*EXERCISE AIM*: Edit the listing below so that each "phylum" reads "division", keeping every other line as it stands. Leave the pictures out of your version.

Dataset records
▼▼▼

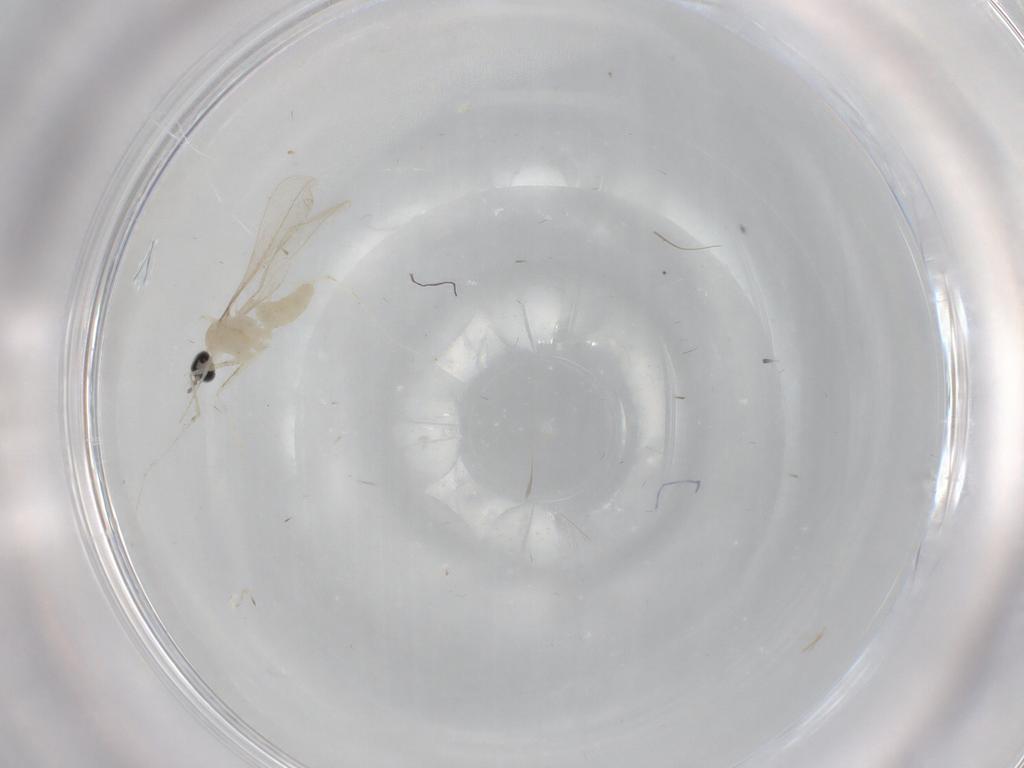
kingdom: Animalia
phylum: Arthropoda
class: Insecta
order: Diptera
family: Cecidomyiidae
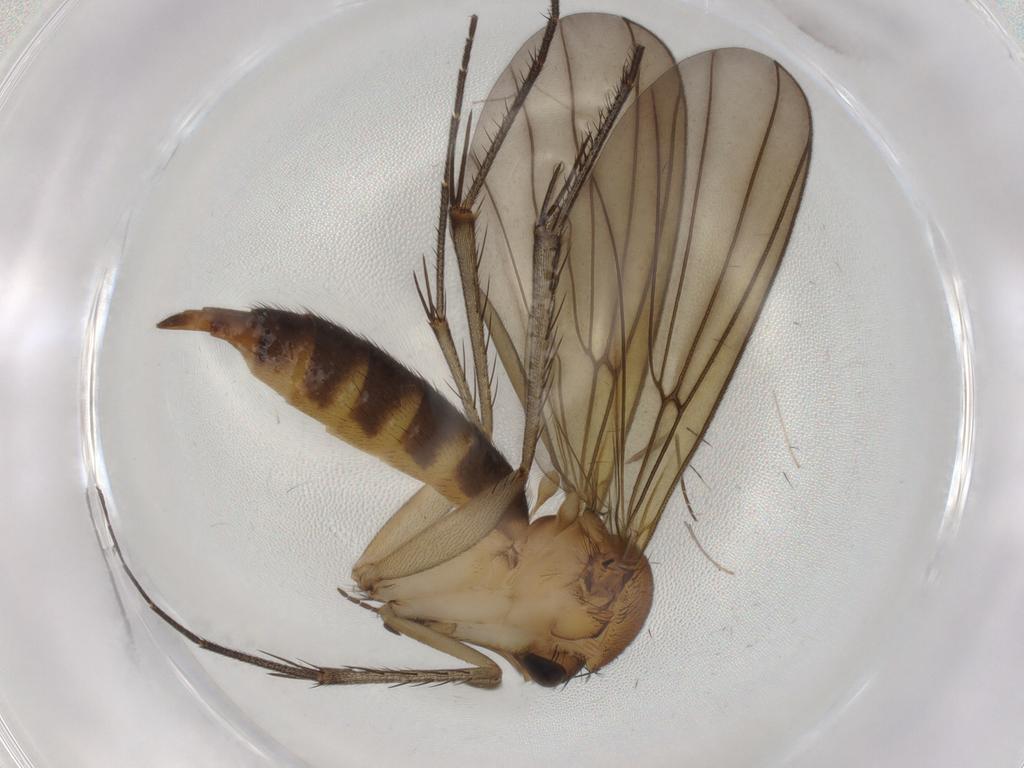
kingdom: Animalia
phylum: Arthropoda
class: Insecta
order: Diptera
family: Mycetophilidae
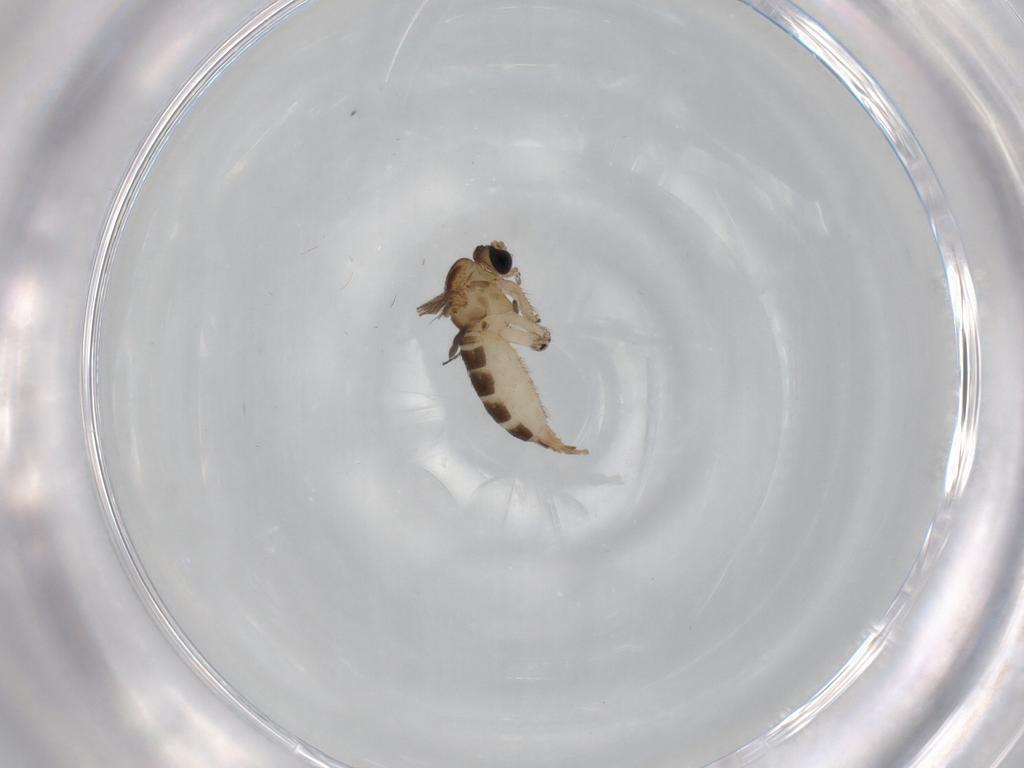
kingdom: Animalia
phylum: Arthropoda
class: Insecta
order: Diptera
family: Sciaridae
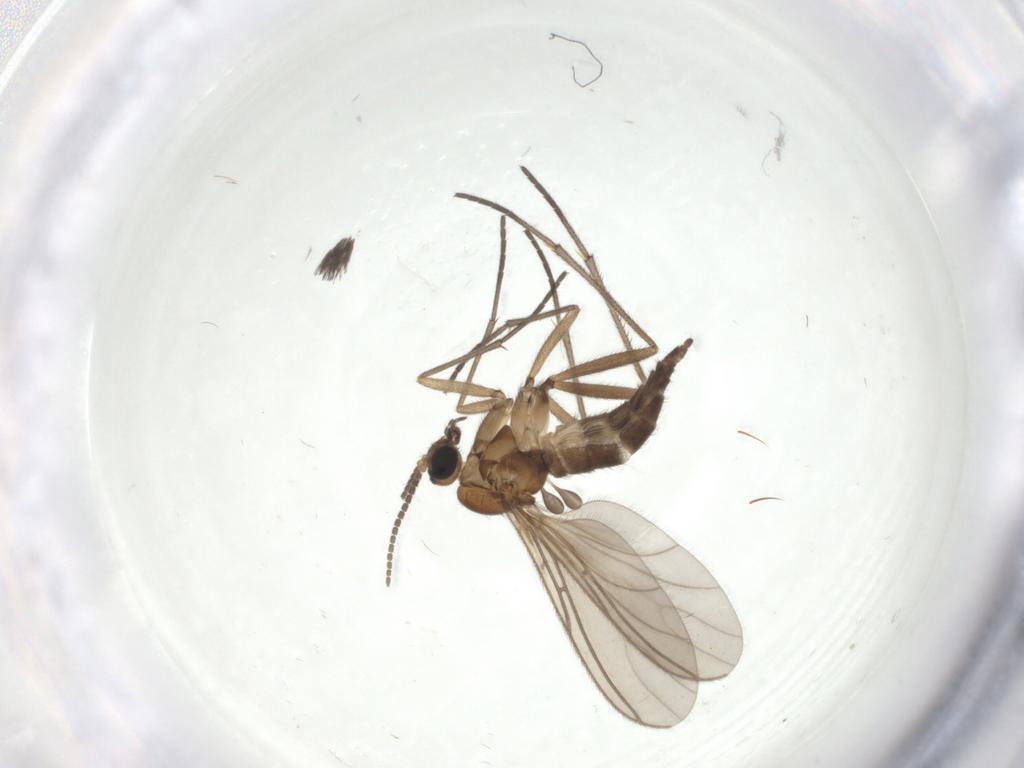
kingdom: Animalia
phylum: Arthropoda
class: Insecta
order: Diptera
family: Sciaridae
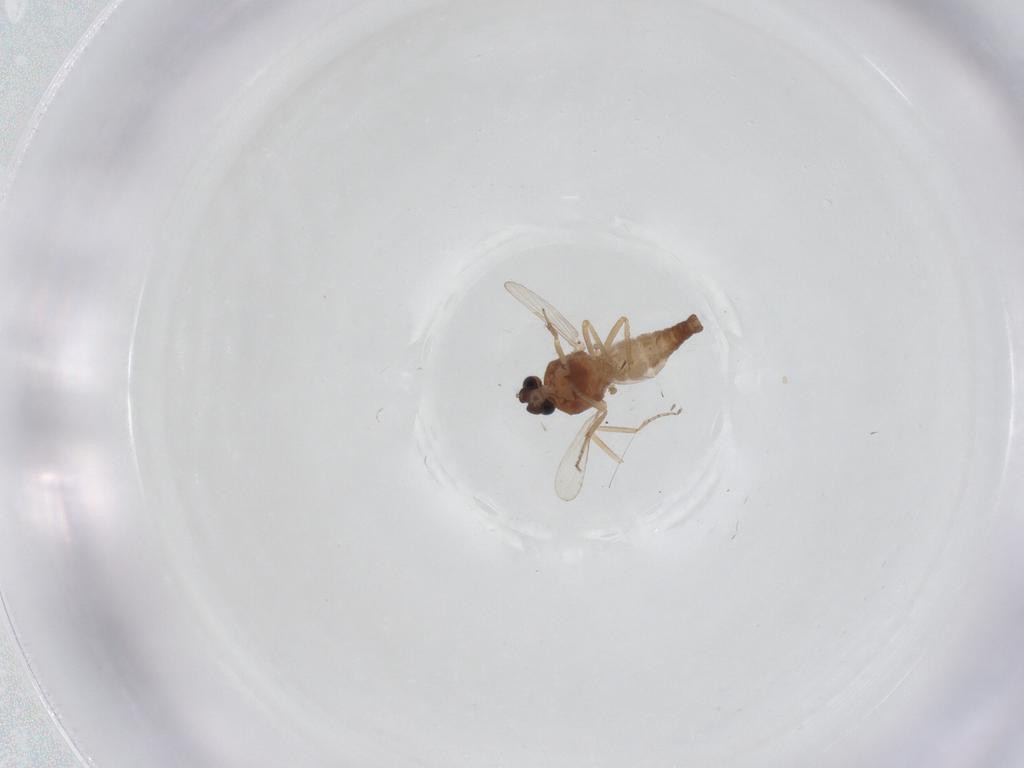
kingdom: Animalia
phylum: Arthropoda
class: Insecta
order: Diptera
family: Ceratopogonidae
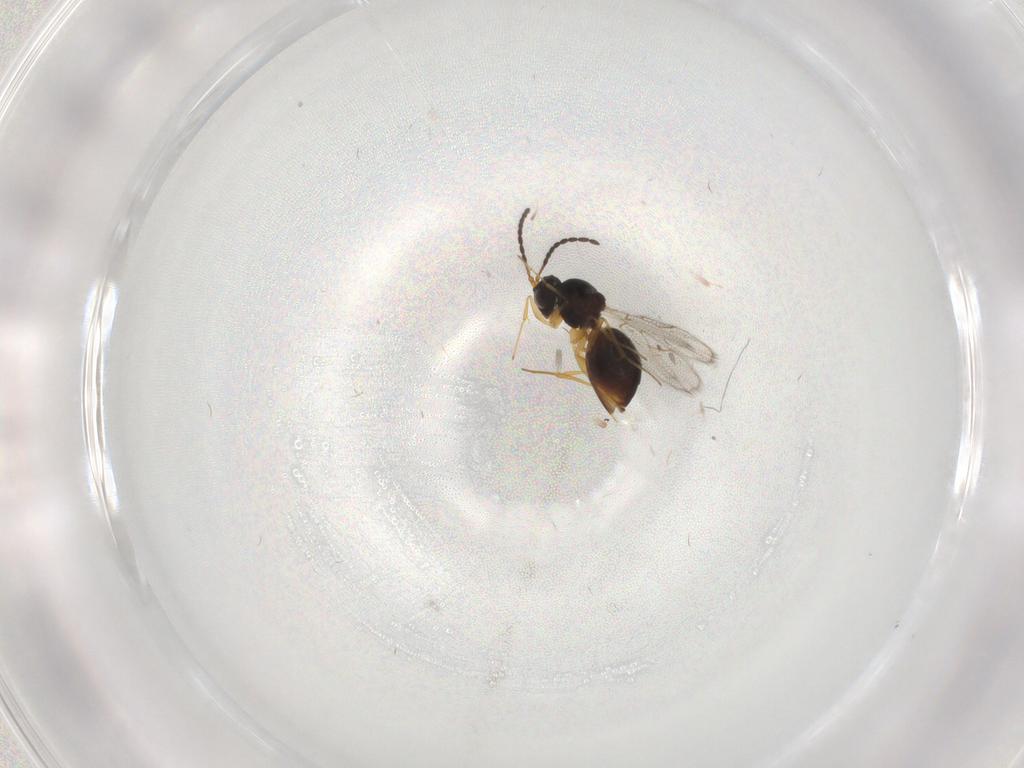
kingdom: Animalia
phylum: Arthropoda
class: Insecta
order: Hymenoptera
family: Figitidae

▲▲▲

*THE ANSWER*:
kingdom: Animalia
division: Arthropoda
class: Insecta
order: Diptera
family: Cecidomyiidae
kingdom: Animalia
division: Arthropoda
class: Insecta
order: Diptera
family: Mycetophilidae
kingdom: Animalia
division: Arthropoda
class: Insecta
order: Diptera
family: Sciaridae
kingdom: Animalia
division: Arthropoda
class: Insecta
order: Diptera
family: Sciaridae
kingdom: Animalia
division: Arthropoda
class: Insecta
order: Diptera
family: Ceratopogonidae
kingdom: Animalia
division: Arthropoda
class: Insecta
order: Hymenoptera
family: Figitidae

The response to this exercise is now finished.